Chris Christensen: And it creates a sense of excitement for people to know that hey, there's something going on just around the corner, just down the street. So the sign spinners are crucial to bring traffic into the individual project so that buyers can look at what's available for sale.

Christensen says sign spinners help direct people into areas they might not otherwise explore. As a seller of condo conversion properties, he worries potential buyers could miss out on projects like this one off Washington Sreet in El Cajon, if they don't have that directional sign to literally point them in the right direction.

Chris Christensen: There have been statistics done by companies that do research on the sales and marketing of condominium conversions projects and one of the primary sources that they point to that drives the traffic in are the sign spinners. They ask the buyers, how'd you hear about us? And the majority of the people that come here are directed to the projects by the sign spinners.

The City of El Cajon disagrees.

Jim Griffin: The use of a sign spinner isn't going to stop somebody driving down the street to suddenly pull over and say 'I'm going to buy a condo'.

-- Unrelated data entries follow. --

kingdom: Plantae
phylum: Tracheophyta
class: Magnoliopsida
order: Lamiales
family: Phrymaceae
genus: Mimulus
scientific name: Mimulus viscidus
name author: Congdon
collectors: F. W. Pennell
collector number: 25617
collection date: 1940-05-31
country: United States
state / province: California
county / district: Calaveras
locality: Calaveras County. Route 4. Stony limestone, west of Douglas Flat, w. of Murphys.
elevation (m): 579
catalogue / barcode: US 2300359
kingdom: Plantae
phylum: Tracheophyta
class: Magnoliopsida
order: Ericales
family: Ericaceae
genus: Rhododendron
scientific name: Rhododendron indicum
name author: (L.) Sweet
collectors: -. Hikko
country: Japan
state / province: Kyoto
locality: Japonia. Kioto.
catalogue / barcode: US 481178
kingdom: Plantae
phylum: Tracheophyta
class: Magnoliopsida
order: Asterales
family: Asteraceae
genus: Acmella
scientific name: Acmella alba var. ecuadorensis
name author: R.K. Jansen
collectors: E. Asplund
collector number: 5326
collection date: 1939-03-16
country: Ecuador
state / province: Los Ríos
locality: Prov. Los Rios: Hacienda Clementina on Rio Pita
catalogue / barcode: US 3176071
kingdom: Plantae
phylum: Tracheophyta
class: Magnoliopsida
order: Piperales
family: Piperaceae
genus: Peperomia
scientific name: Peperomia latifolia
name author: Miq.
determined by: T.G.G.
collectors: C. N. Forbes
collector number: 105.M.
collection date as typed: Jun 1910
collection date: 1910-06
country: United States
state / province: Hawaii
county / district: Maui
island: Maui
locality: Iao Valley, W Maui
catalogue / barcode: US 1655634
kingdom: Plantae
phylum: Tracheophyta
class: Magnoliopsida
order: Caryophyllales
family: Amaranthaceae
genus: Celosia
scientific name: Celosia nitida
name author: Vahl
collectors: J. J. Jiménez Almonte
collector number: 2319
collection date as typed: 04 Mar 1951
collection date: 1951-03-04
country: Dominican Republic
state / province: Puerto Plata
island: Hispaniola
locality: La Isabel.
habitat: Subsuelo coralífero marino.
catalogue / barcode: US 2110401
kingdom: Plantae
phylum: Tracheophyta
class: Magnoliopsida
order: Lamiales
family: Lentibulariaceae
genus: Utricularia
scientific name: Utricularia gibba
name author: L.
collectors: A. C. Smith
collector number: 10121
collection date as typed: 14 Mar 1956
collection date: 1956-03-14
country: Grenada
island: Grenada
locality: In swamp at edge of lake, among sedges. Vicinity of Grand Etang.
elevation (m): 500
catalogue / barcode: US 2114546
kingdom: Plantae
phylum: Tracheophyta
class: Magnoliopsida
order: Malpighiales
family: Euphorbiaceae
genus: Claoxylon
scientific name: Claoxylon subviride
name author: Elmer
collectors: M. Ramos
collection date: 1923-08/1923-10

The El Cajon City Attorney advised the council that they couldn't make an exception.

If the council wanted to change the ordinance, they would have to make a formal amendment.   

Jim Griffin: The council voted four to one making any changes to the ordinance.

Griffin says any amendment to the ordinance would have had to be consistent and equitable.

Jim Griffin: We can't really say it's ok if it's a condo conversion project, but it's not ok for Jack in the Box or Joe's Cell Phone Service.

Although the city did not approve changes to the sign ordinance, Griffin says condos are still selling. He suggests that any slump in sales could be due to high asking prices.

Jim Griffin: You're fixing your prices at the wrong level, maybe that's why they're not selling. I mean, putting 100 spinners in front of your project isn't going to sell any condos if the price is still too high.

But despite San Diego's pricey housing market, sign spinner Matthew Doolan say's he's helped many buyers find their way to new homes.

Matthew Doolan: As people go by, a lot of people are like, ‘where are the condos?’ so you tell them where the condos are and then they go, 'hey you're sign spinner told me the condos are down here.' So obviously it does a lot of advertising!

Chris Christensen: Anything that we can do to help create demand for that project or create excitement about a particular project is going to help everybody.  So sign spinners, as long as everything is balanced and remains in control and people are accountable, then sign spinners can do nothing but good for the local housing industry.